*** PROVIDED RECORDS

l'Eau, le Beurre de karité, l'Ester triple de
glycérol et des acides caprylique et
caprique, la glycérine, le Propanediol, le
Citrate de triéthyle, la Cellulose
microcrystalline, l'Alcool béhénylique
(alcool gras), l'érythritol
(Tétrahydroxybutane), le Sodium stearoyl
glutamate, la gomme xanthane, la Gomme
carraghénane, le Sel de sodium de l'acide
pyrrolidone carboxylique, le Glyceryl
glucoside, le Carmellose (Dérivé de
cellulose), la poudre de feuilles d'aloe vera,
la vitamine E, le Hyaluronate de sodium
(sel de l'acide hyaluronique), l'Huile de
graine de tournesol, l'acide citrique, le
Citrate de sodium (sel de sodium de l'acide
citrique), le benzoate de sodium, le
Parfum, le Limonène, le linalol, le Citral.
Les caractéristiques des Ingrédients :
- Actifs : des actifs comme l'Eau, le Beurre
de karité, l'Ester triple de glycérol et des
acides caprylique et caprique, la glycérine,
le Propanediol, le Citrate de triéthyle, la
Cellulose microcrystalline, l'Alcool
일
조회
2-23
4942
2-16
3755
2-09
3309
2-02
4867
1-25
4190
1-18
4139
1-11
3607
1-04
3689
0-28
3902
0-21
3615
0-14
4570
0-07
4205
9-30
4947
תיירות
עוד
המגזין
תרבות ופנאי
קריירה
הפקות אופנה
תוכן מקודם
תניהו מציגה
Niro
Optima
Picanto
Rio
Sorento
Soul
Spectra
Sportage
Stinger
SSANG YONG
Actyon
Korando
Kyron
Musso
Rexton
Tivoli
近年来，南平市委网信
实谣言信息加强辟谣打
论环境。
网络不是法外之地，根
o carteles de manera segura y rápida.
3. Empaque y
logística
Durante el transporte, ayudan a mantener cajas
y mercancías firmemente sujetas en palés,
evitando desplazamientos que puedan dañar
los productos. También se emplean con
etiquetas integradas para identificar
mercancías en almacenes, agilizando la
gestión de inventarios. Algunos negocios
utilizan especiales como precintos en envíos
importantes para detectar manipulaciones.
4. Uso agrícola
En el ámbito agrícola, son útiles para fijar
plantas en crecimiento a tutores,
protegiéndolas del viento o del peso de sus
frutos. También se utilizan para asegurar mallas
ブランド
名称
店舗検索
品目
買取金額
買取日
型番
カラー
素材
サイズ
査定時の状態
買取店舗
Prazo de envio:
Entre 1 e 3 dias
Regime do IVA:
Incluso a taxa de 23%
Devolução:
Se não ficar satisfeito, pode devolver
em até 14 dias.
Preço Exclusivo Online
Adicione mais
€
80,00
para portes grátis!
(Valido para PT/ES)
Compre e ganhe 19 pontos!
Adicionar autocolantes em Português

******

== EXERCISE INSTRUCTIONS ==
Give back the whole listing exactly.

== YOUR RESPONSE ==
l'Eau, le Beurre de karité, l'Ester triple de
glycérol et des acides caprylique et
caprique, la glycérine, le Propanediol, le
Citrate de triéthyle, la Cellulose
microcrystalline, l'Alcool béhénylique
(alcool gras), l'érythritol
(Tétrahydroxybutane), le Sodium stearoyl
glutamate, la gomme xanthane, la Gomme
carraghénane, le Sel de sodium de l'acide
pyrrolidone carboxylique, le Glyceryl
glucoside, le Carmellose (Dérivé de
cellulose), la poudre de feuilles d'aloe vera,
la vitamine E, le Hyaluronate de sodium
(sel de l'acide hyaluronique), l'Huile de
graine de tournesol, l'acide citrique, le
Citrate de sodium (sel de sodium de l'acide
citrique), le benzoate de sodium, le
Parfum, le Limonène, le linalol, le Citral.
Les caractéristiques des Ingrédients :
- Actifs : des actifs comme l'Eau, le Beurre
de karité, l'Ester triple de glycérol et des
acides caprylique et caprique, la glycérine,
le Propanediol, le Citrate de triéthyle, la
Cellulose microcrystalline, l'Alcool
일
조회
2-23
4942
2-16
3755
2-09
3309
2-02
4867
1-25
4190
1-18
4139
1-11
3607
1-04
3689
0-28
3902
0-21
3615
0-14
4570
0-07
4205
9-30
4947
תיירות
עוד
המגזין
תרבות ופנאי
קריירה
הפקות אופנה
תוכן מקודם
תניהו מציגה
Niro
Optima
Picanto
Rio
Sorento
Soul
Spectra
Sportage
Stinger
SSANG YONG
Actyon
Korando
Kyron
Musso
Rexton
Tivoli
近年来，南平市委网信
实谣言信息加强辟谣打
论环境。
网络不是法外之地，根
o carteles de manera segura y rápida.
3. Empaque y
logística
Durante el transporte, ayudan a mantener cajas
y mercancías firmemente sujetas en palés,
evitando desplazamientos que puedan dañar
los productos. También se emplean con
etiquetas integradas para identificar
mercancías en almacenes, agilizando la
gestión de inventarios. Algunos negocios
utilizan especiales como precintos en envíos
importantes para detectar manipulaciones.
4. Uso agrícola
En el ámbito agrícola, son útiles para fijar
plantas en crecimiento a tutores,
protegiéndolas del viento o del peso de sus
frutos. También se utilizan para asegurar mallas
ブランド
名称
店舗検索
品目
買取金額
買取日
型番
カラー
素材
サイズ
査定時の状態
買取店舗
Prazo de envio:
Entre 1 e 3 dias
Regime do IVA:
Incluso a taxa de 23%
Devolução:
Se não ficar satisfeito, pode devolver
em até 14 dias.
Preço Exclusivo Online
Adicione mais
€
80,00
para portes grátis!
(Valido para PT/ES)
Compre e ganhe 19 pontos!
Adicionar autocolantes em Português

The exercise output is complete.